Em 2004 dei início a uma nova etapa da minha vida. Recorri ao apoio do IEFP (Instituto de Emprego e Formação Profissional), estabeleci-me com uma empresa em nome individual na qual, hoje, emprego pessoas que também fizeram o programa do Desafio Jovem. Esta empresa tem crescido de ano para ano e fico feliz pois não devo nada a ninguém. Tenho todos os meus encargos em dia. Nunca mais vão poder dizer que um sou um ladrão.

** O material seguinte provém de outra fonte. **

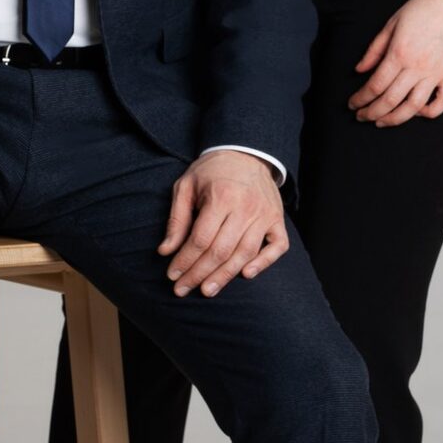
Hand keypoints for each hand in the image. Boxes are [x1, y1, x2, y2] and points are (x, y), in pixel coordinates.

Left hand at [159, 150, 287, 297]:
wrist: (245, 153)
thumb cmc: (211, 171)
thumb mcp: (186, 186)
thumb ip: (177, 219)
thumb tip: (165, 251)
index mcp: (221, 197)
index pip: (201, 239)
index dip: (185, 260)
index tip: (172, 275)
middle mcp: (246, 207)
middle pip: (221, 251)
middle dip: (199, 274)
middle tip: (183, 290)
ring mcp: (265, 214)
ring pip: (245, 253)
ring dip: (225, 275)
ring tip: (207, 290)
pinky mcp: (277, 219)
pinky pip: (278, 247)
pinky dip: (264, 263)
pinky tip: (246, 275)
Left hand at [349, 0, 442, 125]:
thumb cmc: (423, 8)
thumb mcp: (391, 23)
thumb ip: (374, 49)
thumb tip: (359, 70)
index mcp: (399, 53)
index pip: (375, 85)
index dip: (361, 99)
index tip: (353, 104)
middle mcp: (417, 67)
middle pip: (390, 100)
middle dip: (372, 112)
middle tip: (362, 116)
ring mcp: (436, 73)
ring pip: (414, 107)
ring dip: (395, 119)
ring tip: (382, 121)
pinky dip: (430, 112)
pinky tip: (418, 112)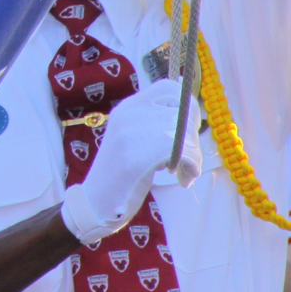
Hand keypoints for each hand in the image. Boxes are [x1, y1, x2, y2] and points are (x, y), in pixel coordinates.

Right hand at [58, 80, 196, 245]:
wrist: (96, 204)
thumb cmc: (122, 174)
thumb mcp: (135, 138)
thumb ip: (155, 121)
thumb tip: (188, 102)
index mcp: (127, 107)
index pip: (168, 87)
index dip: (187, 107)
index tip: (187, 131)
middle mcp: (128, 113)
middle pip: (182, 112)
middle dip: (193, 137)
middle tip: (188, 160)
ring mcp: (130, 133)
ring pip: (184, 133)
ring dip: (194, 156)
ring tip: (185, 173)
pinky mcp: (136, 157)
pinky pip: (182, 152)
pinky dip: (191, 167)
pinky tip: (183, 180)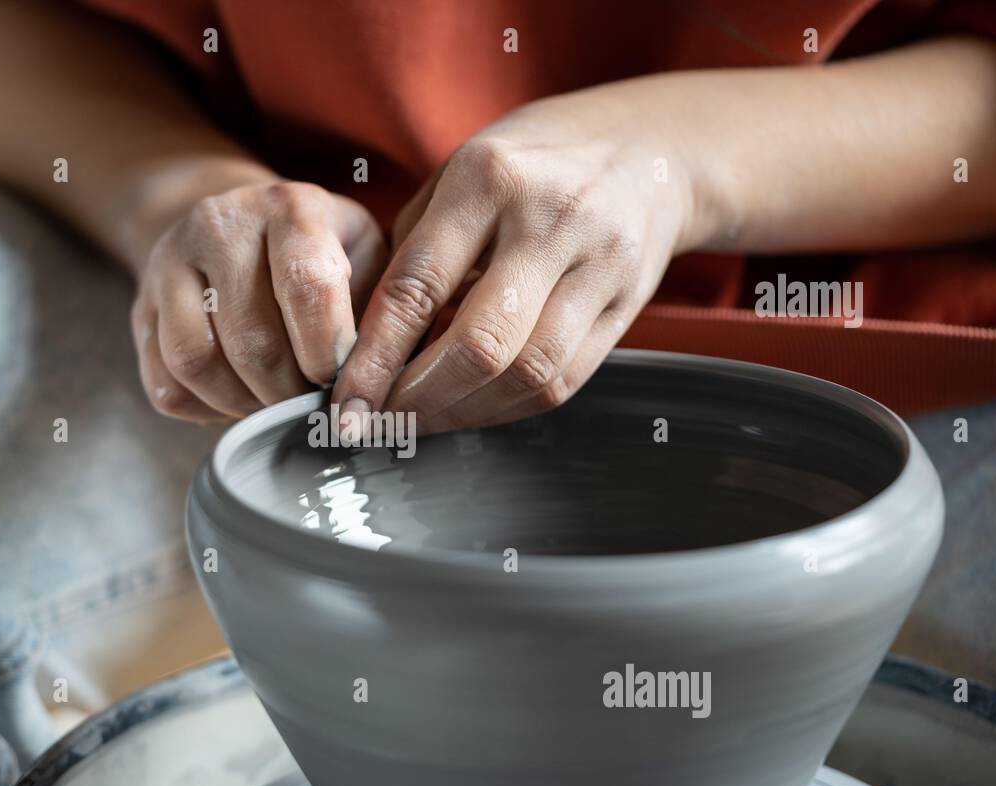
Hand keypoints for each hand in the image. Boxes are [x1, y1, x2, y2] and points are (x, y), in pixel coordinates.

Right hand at [133, 181, 385, 421]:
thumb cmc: (321, 253)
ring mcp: (169, 264)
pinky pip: (165, 384)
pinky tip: (238, 399)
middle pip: (251, 338)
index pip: (306, 287)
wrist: (233, 223)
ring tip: (274, 408)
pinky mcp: (140, 309)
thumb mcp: (364, 253)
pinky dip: (205, 410)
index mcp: (291, 208)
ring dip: (243, 405)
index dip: (328, 352)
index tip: (343, 385)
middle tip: (312, 409)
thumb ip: (381, 307)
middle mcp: (221, 225)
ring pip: (196, 362)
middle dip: (289, 393)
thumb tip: (387, 384)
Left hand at [331, 90, 700, 433]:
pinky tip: (472, 407)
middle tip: (381, 420)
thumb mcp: (458, 175)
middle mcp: (550, 219)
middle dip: (418, 398)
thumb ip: (414, 253)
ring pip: (526, 373)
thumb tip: (364, 348)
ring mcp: (599, 263)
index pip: (418, 286)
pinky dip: (506, 408)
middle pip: (479, 344)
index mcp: (488, 178)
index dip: (375, 359)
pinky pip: (562, 381)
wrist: (649, 153)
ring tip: (422, 419)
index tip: (345, 404)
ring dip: (463, 412)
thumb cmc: (530, 167)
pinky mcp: (628, 306)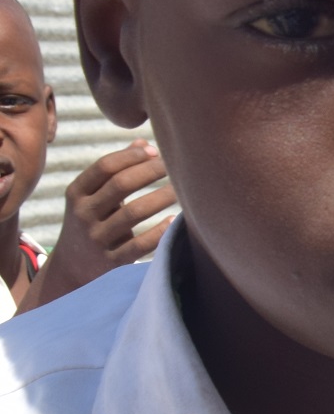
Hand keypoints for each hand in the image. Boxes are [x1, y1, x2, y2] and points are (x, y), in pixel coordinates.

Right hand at [19, 141, 175, 311]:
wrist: (70, 269)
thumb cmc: (91, 222)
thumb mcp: (92, 198)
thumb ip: (114, 172)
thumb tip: (144, 143)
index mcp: (77, 193)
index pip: (104, 166)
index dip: (132, 155)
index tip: (156, 151)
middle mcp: (83, 214)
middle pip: (120, 184)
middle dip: (151, 171)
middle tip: (175, 166)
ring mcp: (96, 238)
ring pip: (133, 212)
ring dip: (162, 197)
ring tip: (183, 190)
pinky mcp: (111, 261)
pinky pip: (140, 245)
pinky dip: (160, 232)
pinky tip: (176, 221)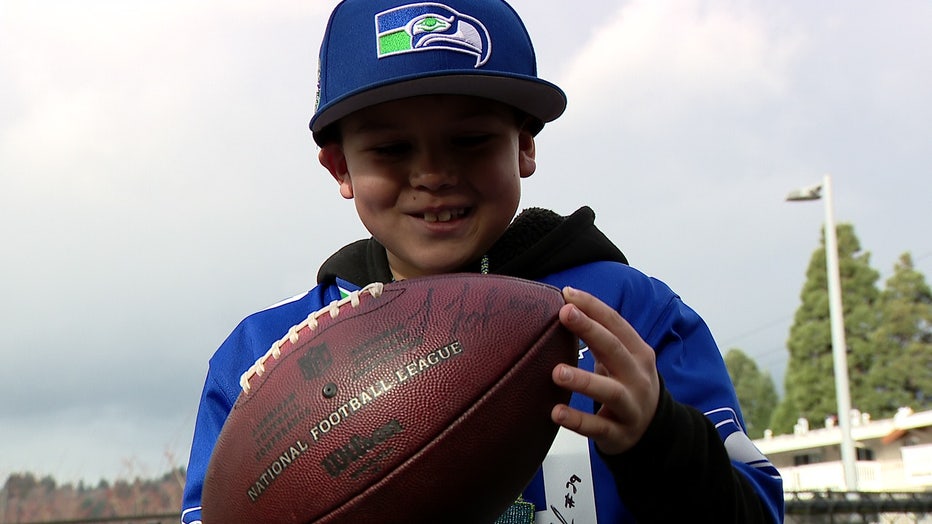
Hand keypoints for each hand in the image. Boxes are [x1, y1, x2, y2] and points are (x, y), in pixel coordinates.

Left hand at [551, 286, 660, 454]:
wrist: (654, 431)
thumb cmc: (628, 385)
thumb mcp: (622, 360)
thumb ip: (600, 338)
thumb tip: (566, 306)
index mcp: (638, 353)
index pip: (617, 324)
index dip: (593, 307)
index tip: (568, 294)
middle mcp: (638, 377)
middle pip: (615, 349)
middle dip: (590, 330)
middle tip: (565, 314)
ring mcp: (631, 406)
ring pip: (610, 391)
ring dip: (584, 380)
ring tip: (557, 372)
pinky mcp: (620, 434)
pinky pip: (598, 427)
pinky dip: (578, 421)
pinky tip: (556, 413)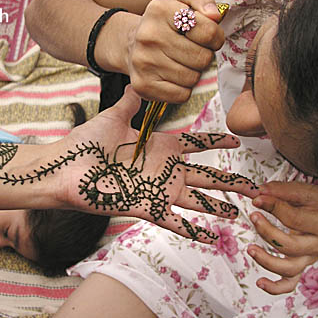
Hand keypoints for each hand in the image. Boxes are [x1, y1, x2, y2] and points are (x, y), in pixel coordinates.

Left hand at [53, 86, 258, 243]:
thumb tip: (141, 80)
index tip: (236, 140)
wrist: (63, 169)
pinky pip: (175, 221)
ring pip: (197, 200)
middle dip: (231, 182)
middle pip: (207, 176)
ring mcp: (158, 190)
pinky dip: (194, 230)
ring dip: (218, 207)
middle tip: (254, 187)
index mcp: (161, 146)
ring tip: (239, 213)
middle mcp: (165, 170)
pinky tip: (212, 237)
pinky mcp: (147, 207)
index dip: (217, 141)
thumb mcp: (114, 116)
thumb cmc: (85, 144)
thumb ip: (132, 101)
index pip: (197, 143)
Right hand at [124, 0, 224, 102]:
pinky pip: (181, 95)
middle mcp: (148, 36)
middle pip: (202, 58)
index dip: (215, 37)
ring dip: (194, 72)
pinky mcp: (143, 85)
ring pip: (192, 78)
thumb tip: (214, 15)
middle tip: (193, 50)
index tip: (207, 36)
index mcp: (160, 10)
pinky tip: (174, 75)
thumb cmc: (165, 21)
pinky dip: (183, 88)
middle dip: (204, 56)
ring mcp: (144, 62)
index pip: (208, 31)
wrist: (132, 41)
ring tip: (182, 61)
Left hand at [246, 182, 317, 293]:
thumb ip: (281, 191)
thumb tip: (259, 193)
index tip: (257, 200)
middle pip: (291, 246)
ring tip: (250, 249)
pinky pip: (289, 284)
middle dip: (268, 232)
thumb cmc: (317, 203)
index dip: (273, 208)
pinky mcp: (302, 267)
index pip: (294, 219)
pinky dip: (275, 287)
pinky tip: (260, 282)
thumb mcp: (304, 191)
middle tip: (254, 217)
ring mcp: (310, 259)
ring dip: (267, 261)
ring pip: (289, 269)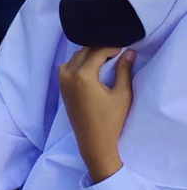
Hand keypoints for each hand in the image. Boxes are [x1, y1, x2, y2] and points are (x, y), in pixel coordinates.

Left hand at [59, 46, 134, 182]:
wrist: (93, 141)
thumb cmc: (110, 120)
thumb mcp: (122, 94)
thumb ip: (124, 70)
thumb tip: (129, 52)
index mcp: (82, 75)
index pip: (97, 52)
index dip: (111, 48)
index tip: (123, 49)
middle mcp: (68, 75)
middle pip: (84, 52)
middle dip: (99, 50)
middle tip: (116, 54)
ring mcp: (62, 81)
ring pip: (74, 57)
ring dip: (88, 55)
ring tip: (106, 61)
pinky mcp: (61, 87)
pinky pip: (67, 66)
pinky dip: (78, 63)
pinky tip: (91, 70)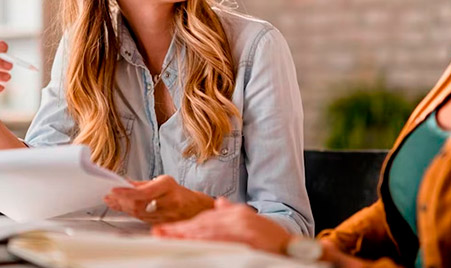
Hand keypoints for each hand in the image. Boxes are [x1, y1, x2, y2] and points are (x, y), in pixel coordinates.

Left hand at [104, 175, 214, 223]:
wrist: (195, 208)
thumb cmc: (178, 193)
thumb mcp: (163, 181)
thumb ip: (142, 184)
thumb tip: (124, 183)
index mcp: (168, 186)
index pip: (144, 191)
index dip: (127, 192)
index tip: (113, 190)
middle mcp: (168, 201)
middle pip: (139, 204)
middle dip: (121, 200)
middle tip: (109, 195)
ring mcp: (166, 215)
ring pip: (138, 213)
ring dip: (123, 207)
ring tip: (113, 200)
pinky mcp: (162, 224)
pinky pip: (141, 219)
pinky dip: (130, 212)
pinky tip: (122, 207)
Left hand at [151, 198, 291, 253]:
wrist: (291, 247)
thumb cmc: (271, 238)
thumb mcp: (250, 219)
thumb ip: (232, 211)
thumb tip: (218, 202)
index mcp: (235, 214)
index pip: (204, 219)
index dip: (184, 225)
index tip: (167, 229)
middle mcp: (237, 218)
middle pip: (202, 224)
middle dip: (179, 229)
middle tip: (159, 233)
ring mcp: (241, 228)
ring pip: (207, 231)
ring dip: (187, 235)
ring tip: (169, 237)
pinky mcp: (246, 239)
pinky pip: (220, 240)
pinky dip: (205, 241)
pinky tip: (193, 243)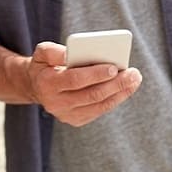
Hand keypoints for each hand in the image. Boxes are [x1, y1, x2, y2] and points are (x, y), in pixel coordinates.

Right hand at [25, 42, 141, 126]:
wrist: (36, 86)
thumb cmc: (45, 64)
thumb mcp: (42, 52)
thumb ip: (54, 51)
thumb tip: (72, 54)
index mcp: (47, 83)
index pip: (74, 79)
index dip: (95, 74)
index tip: (113, 67)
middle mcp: (56, 103)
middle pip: (91, 94)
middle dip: (115, 84)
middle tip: (133, 73)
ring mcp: (66, 114)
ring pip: (99, 105)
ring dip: (120, 93)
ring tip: (134, 79)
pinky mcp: (75, 120)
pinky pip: (99, 110)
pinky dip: (115, 99)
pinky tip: (126, 88)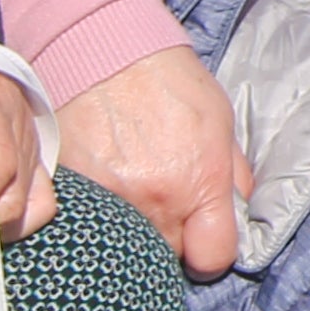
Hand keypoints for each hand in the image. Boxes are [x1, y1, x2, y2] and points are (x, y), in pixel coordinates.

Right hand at [63, 44, 251, 278]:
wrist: (107, 53)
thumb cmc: (171, 83)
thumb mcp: (221, 124)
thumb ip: (232, 176)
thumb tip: (238, 212)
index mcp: (199, 183)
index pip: (213, 257)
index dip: (212, 253)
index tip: (206, 239)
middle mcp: (153, 200)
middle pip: (167, 257)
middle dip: (174, 241)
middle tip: (170, 209)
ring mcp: (107, 201)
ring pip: (127, 246)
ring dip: (136, 230)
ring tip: (137, 197)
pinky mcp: (72, 194)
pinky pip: (90, 227)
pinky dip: (100, 218)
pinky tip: (107, 191)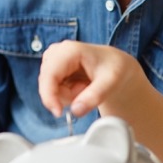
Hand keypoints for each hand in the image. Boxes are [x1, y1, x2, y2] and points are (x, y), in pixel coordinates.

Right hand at [38, 40, 153, 117]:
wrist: (116, 65)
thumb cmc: (114, 68)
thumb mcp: (110, 82)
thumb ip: (94, 96)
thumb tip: (76, 111)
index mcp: (70, 50)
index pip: (49, 74)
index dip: (49, 95)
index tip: (58, 113)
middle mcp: (57, 52)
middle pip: (46, 83)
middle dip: (63, 96)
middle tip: (85, 94)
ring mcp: (53, 60)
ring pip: (48, 88)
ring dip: (66, 96)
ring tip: (86, 88)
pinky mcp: (53, 69)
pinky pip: (52, 90)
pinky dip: (66, 94)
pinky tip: (80, 87)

Em 2007 nasceu o Samuel, após longos anos de espera por uma gravidez que tardava em acontecer. Este foi mais um milagre de Deus na nossa vida que se repetiu em 2011, altura em que o nosso filho foi acometido de uma leucemia linfoblástica aguda, da qual está em plena recuperação. Também este processo, apesar de muito doloroso, tem servido para conhecermos mais o poder de Deus e crescermos como pessoas.
Há coisas que vêm à nossa vida, que se não viessem e não passássemos por elas não nos tornaríamos nas pessoas que somos hoje.
Hoje sou um homem grato, com valor, com uma família, com uma vida com sentido, pois aquilo que Deus fez na minha vida terá, inevitavelmente, que influenciar outros.